/ London wall
So my question is to anybody out there who has done it - what would you offer as a sport grade for it?
Try Coventry Street first pitch (E4) and see how that feels.
Leading White Wall, Coventry Street, Jermyn Street and The Rack will give you the experience you need to have a go at London Wall.
However, as the other posts suggest, it would be much more satisfying to tick Regent St , Knightsbridge etc and build up to it.
But, if you want to climb this classic in the manner it deserves - onsight - then you'll need to be a good E5 onsighter, or, maybe get lucky :-)
I was onsighting 7b regularly and redpointing 8a at the time to give you a reference to the supposed sport grade.
My standard reply to this common thread is to suggest the London Wall ticklist:
I've just finished it and am buzzing to get on LW myself, however I think I'll have the discipline to try White Wall and maybe Jermyn St first. I've done a lot of beta collecting, and LW sounds like a significant step up a level from even the routes in the above list. However they do give you a feel for steep peg scar climbing.
When I came to follow, those bottom 20ft really felt like the tech crux, but without the benefit of a rest there is a second cruxy bit high on the upper wall.
> Great comment!
> Try Coventry Street first pitch (E4) and see how that feels.
Try leading lots of peg scar cracks such as billy whizz at lawrencefield & get the experiences of falling off them first maybe!!
Billy Whizz was never and aid route.
The first time I was aware of it as a route was when it appeared as Harlequin (Birtles/Proctor) and I'm pretty sure it was free - but I may be wrong on the last count.
Also, whilst there are a lot of gear placements, I wouldn't actualy call it safe because it's so hard to place gear on the final crack - I took a whipper because I was too pumped and there were no footholds so I just kept going up. Oh and to answer your question - Fr7a+ if you are good on peg pockets, 7b if not.
I certainly don't intend to get up it by hook or by crook :)
Regent st, etc might well be a good idea next time i'm down there. Save it as a 'special route' and keep the on sight attempt.
To be fair though a lot of other people seem to agree with a sport grade of 7a+/b, and the fact that you didn't find it technically difficult suggests you might be quite a lot stronger on finger cracks than your average E5 climber, which is why you might give it an lower sport grade. If the OP has only ever climbed one E3, chances are he's not going to have a massive amount of peg scar experience, so he might find 7a+ a fairer grade.
> Billy Whizz was never and aid route.
yer it waz - see I can speull budly too!
I hate Millstone so never tried R.S too seriously - seemed a crappy line in a hole & easy to fall off! (sorry Millstone Fans)
- Billy always seemed like E3 to me & never topped it out. It was just a thought like about getting mileage in ...
As there are loads of peg scars on it how could it not be an old aid route do you think? If I'm wrong fair enough, but I'm sure it was pegged as you say before Geoff & Tom went for the free ascent.
...you should certainly have had that 1st ascent Mr Evans by the way!!
Possibly as in the mid to upper E grades the trad system doesn't actually supply as accurate information as the tech grades widen so much.

- _PROBLEM TO WORK ON_:
Retype the passage of the London Wall forum thread that runs between "To be fair though" and "(sorry Millstone Fans)", inclusive.

- _SOURCE INFORMATION_:
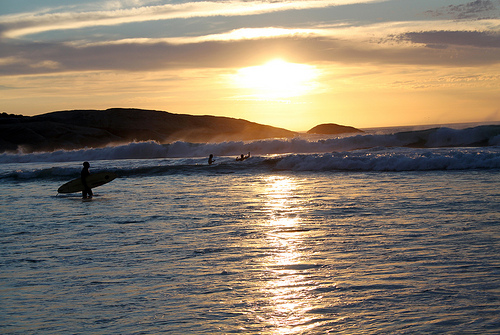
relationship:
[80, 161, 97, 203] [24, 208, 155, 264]
man inside of water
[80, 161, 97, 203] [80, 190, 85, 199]
man has leg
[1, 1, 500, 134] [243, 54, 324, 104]
sky has sun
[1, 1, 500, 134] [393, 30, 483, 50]
sky has cloud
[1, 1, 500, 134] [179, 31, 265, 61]
sky has cloud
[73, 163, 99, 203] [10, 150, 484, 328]
man in ocean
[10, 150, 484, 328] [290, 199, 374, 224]
ocean has wave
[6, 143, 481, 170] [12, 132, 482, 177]
wave approaching shore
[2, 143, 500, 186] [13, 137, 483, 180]
wave near shore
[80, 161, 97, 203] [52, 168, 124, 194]
man has board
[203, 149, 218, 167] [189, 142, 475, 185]
person in wave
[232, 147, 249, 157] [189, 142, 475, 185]
person in wave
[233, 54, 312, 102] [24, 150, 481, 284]
sun shines on water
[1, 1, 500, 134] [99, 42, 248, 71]
sky has cloud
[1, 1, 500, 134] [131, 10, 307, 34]
sky has cloud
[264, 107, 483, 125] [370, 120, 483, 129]
horizon has water line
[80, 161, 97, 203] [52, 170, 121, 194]
man carries board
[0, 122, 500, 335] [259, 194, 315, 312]
ocean has sun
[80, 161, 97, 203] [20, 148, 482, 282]
man standing in ocean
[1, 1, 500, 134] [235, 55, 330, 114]
sky has sun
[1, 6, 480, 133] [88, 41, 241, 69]
sky has cloud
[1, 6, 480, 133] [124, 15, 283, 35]
sky has cloud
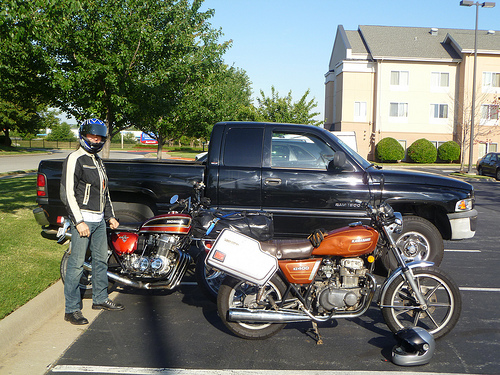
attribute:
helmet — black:
[75, 112, 107, 153]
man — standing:
[74, 123, 128, 313]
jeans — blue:
[73, 232, 109, 289]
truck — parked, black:
[214, 123, 460, 213]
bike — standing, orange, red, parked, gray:
[244, 232, 460, 324]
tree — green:
[129, 29, 200, 91]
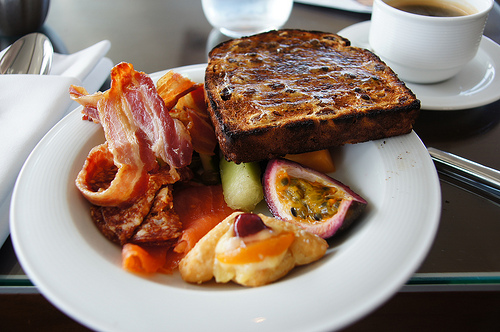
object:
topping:
[203, 30, 418, 162]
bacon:
[69, 60, 192, 208]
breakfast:
[15, 1, 498, 326]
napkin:
[0, 35, 119, 254]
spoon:
[0, 30, 52, 77]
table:
[2, 5, 496, 322]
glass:
[410, 180, 497, 297]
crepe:
[183, 210, 329, 288]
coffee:
[384, 2, 476, 22]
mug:
[364, 3, 492, 85]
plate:
[8, 57, 445, 331]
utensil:
[427, 139, 498, 205]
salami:
[78, 164, 184, 247]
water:
[199, 0, 293, 40]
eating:
[67, 30, 421, 287]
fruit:
[253, 154, 366, 240]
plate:
[335, 17, 498, 112]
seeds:
[285, 184, 306, 201]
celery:
[215, 137, 264, 210]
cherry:
[233, 211, 265, 238]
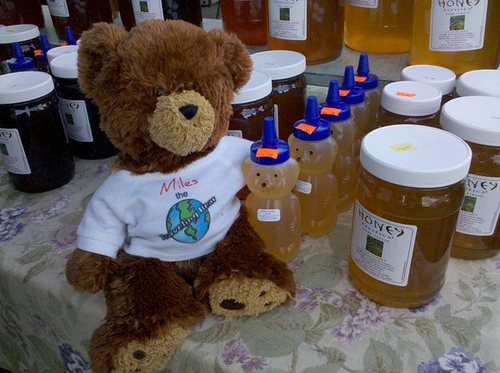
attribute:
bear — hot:
[65, 20, 296, 372]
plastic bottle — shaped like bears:
[240, 112, 303, 264]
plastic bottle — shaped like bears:
[285, 94, 339, 239]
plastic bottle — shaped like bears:
[318, 76, 358, 213]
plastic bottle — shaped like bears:
[337, 60, 371, 186]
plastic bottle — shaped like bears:
[352, 50, 380, 135]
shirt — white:
[62, 132, 275, 264]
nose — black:
[173, 102, 200, 117]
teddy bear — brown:
[65, 13, 295, 369]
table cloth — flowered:
[314, 292, 480, 360]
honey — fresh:
[2, 70, 78, 198]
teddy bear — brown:
[52, 7, 306, 372]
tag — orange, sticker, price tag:
[252, 144, 284, 164]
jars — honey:
[377, 44, 495, 306]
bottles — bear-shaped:
[261, 67, 387, 270]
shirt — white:
[71, 136, 262, 263]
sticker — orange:
[386, 140, 420, 158]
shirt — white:
[134, 164, 302, 299]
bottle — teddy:
[249, 104, 304, 267]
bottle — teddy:
[281, 94, 336, 237]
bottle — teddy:
[318, 77, 353, 211]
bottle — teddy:
[339, 67, 368, 144]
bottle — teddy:
[354, 56, 383, 126]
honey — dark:
[0, 35, 110, 193]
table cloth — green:
[2, 40, 484, 369]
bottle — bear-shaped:
[242, 112, 302, 263]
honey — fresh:
[349, 166, 465, 307]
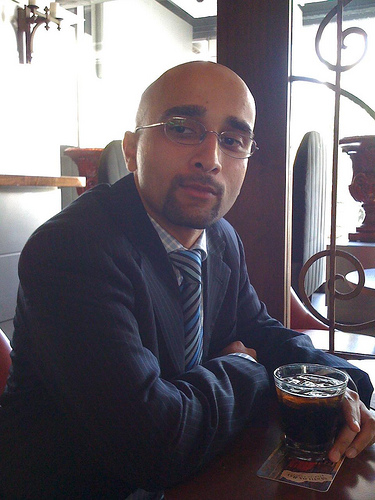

- _WORKED SOLUTION_:
To be fair though a lot of other people seem to agree with a sport grade of 7a+/b, and the fact that you didn't find it technically difficult suggests you might be quite a lot stronger on finger cracks than your average E5 climber, which is why you might give it an lower sport grade. If the OP has only ever climbed one E3, chances are he's not going to have a massive amount of peg scar experience, so he might find 7a+ a fairer grade.
> Billy Whizz was never and aid route.
yer it waz - see I can speull budly too!
I hate Millstone so never tried R.S too seriously - seemed a crappy line in a hole & easy to fall off! (sorry Millstone Fans)